2026-04-21

Every scheduler-triggered Bluesky post since the slot-based publish schedule rolled out had failed. ~30 scheduled runs across 3+ days, zero posts delivered. Manual posts from the dev laptop succeeded, which masked the regression in casual inspection.

The pipeline writes briefs and queues social posts through a social_queue table; a scheduler picks up due rows and calls into post_to_bluesky. atproto and tweepy lived under [project.optional-dependencies].social in pyproject.toml, and the Dockerfile ran pip install --no-cache-dir ., base dependencies only. Inside post_to_bluesky, from atproto import Client raised ModuleNotFoundError, the except ImportError branch returned False in under 30ms, and the post was dropped.

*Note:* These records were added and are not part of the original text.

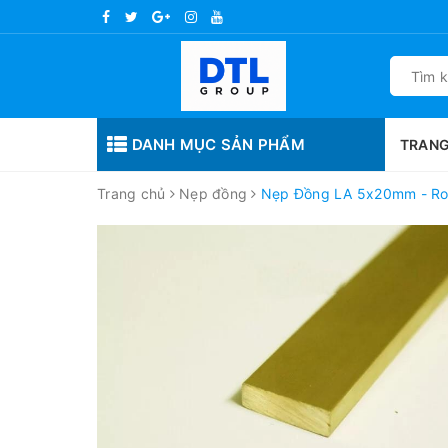
DANH MỤC SẢN PHẨM
TRANG
Trang chủ
Nẹp đồng
Nẹp Đồng LA 5x20mm - Ron 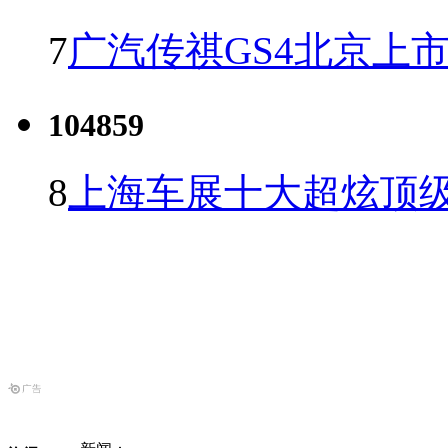
7
广汽传祺GS4北京上市 
104859
8
上海车展十大超炫顶级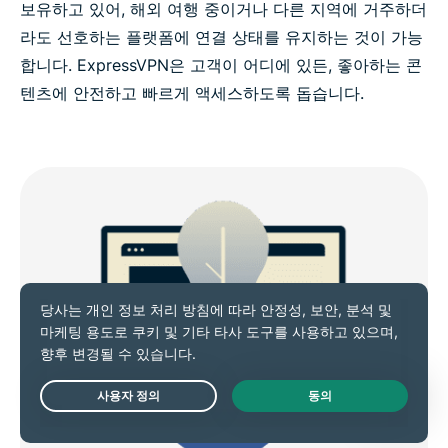
보유하고 있어, 해외 여행 중이거나 다른 지역에 거주하더
라도 선호하는 플랫폼에 연결 상태를 유지하는 것이 가능
합니다. ExpressVPN은 고객이 어디에 있든, 좋아하는 콘
텐츠에 안전하고 빠르게 액세스하도록 돕습니다.
Live Chat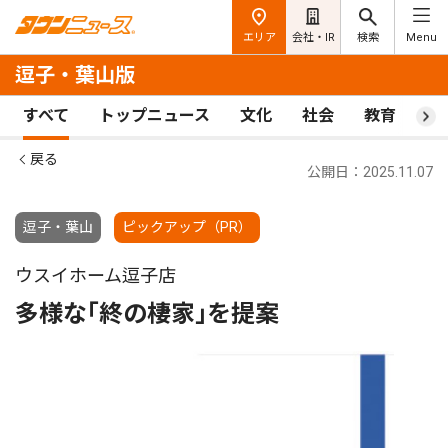
エリア
会社・IR
検索
Menu
逗子・葉山版
すべて
トップニュース
文化
社会
教育
ス
戻る
公開日：2025.11.07
逗子・葉山
ピックアップ（PR）
ウスイホーム逗子店
多様な｢終の棲家｣を提案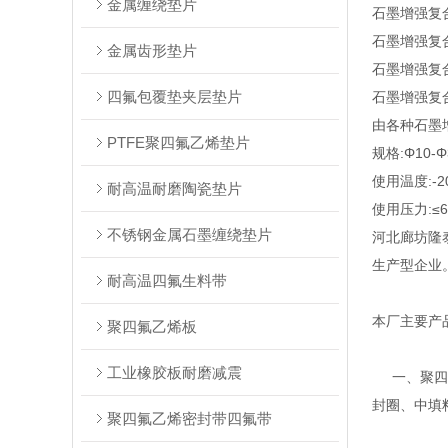
金属缠绕垫片
石墨增强复
石墨增强复合垫
金属齿形垫片
石墨增强复合垫
四氟包覆垫夹层垫片
石墨增强复合
由各种石墨
PTFE聚四氟乙烯垫片
规格:Φ10-Φ
使用温度:-20
耐高温耐磨陶瓷垫片
使用压力:≤6
不锈钢金属石墨缠绕垫片
河北廊坊隆
生产型企业
耐高温四氟生料带
本厂主要产
聚四氟乙烯板
工业橡胶板耐磨减震
一、聚四氟
封圈、中填
聚四氟乙烯密封带四氟带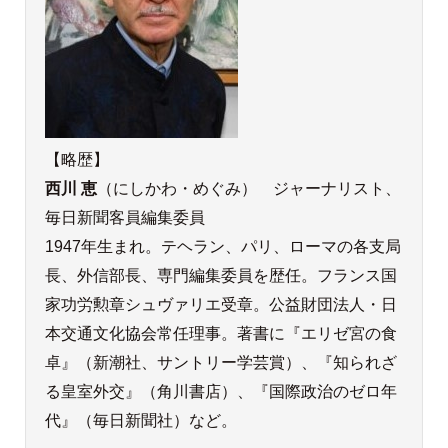
【略歴】
西川 恵
（にしかわ・めぐみ） ジャーナリスト、
毎日新聞客員編集委員
1947年生まれ。テヘラン、パリ、ローマの各支局
長、外信部長、専門編集委員を歴任。フランス国
家功労勲章シュヴァリエ受章。公益財団法人・日
本交通文化協会常任理事。著書に『エリゼ宮の食
卓』（新潮社、サントリー学芸賞）、『知られざ
る皇室外交』（角川書店）、『国際政治のゼロ年
代』（毎日新聞社）など。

The 0.03s duration on social-publish-* run_log rows was the diagnostic that should have surfaced the bug on day one. atproto’s login round-trip alone is ~500ms; nothing real should fail that fast. Took three sessions to find: pursued missing credentials, rotated app password, broken handle verification, and Bluesky IP rate-limit before adding two lines of diagnostic logging that printed the exception class on every failed post.

Final fix moved both deps into base dependencies and reverted the Dockerfile to plain pip install .. The intermediate fix, pip install ".[social]", worked but left the trap in place for any future deploy target that forgot the extra.

The shape that made this invisible is that an except ImportError branch returning False is structurally identical to a normal “library reachable, call failed” path. Duration is the only signal that distinguishes them, and duration isn’t typically a load-bearing alert. Optional dependencies that are load-bearing in production aren’t optional; they’re base dependencies that the package metadata is lying about.